What’s happening in the Democratic Party is that President Obama’s two election victories have given its voters confidence the demographics of the nation are working in their favor. Mitt Romney won the white vote by 20 points — the same margin as Ronald Reagan did in his landslide victory over Jimmy Carter — and yet this wasn’t enough to overcome Obama’s advantage with non-whites.

Democrats figure that the coalition of unmarried women, minority groups and young voters aren’t going to back a Republican nominee who wants to defund Planned Parenthood, support voter ID laws, crack down on illegal immigration, oppose efforts to combat climate change, protest gay marriage, and so on. Given their growing confidence that the changing face of America is with them, Democratic voters feel more comfortable letting their liberal flag fly in a way that Bill Clinton would have never dreamed of. His ever-calculating spouse has made the calculation, in the words of the New York Times’ Jonathan Martin, that “there’s no gen[eral] election downside in aligning w[ith] the left.”
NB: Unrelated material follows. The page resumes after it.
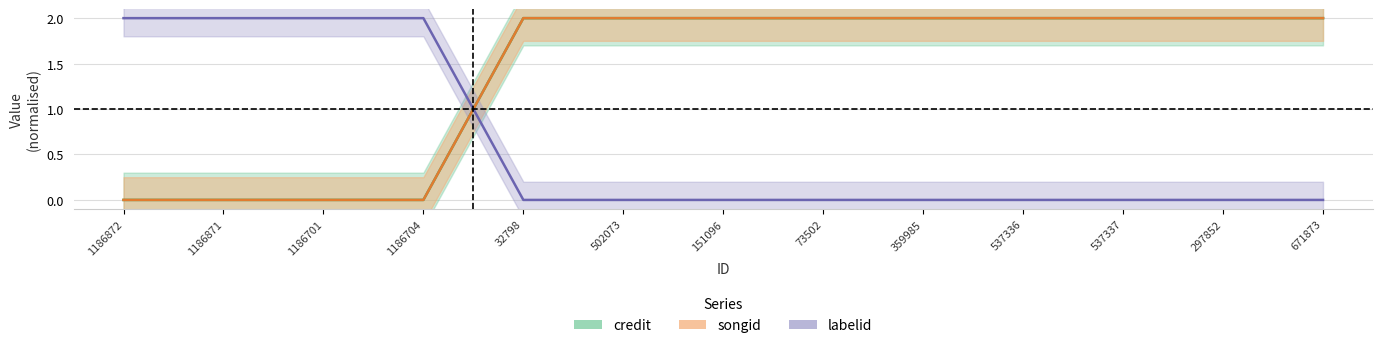

What is the total value across all series at 73502?

4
Republicans, on the other hand, are making a completely different calculation. Looking ahead to the 2016 campaign, they see Hillary Clinton’s numbers steadily tanking under an ethical cloud, as a growing number of Americans say they don’t trust her. Polls have shown Republicans ahead of Clinton even in Pennsylvania, a blue state that has eluded GOP nominees for decades. They’re confident that her weaknesses as a candidate have made the presidency ripe for the picking. Given this sense of optimism, they see no reason to settle.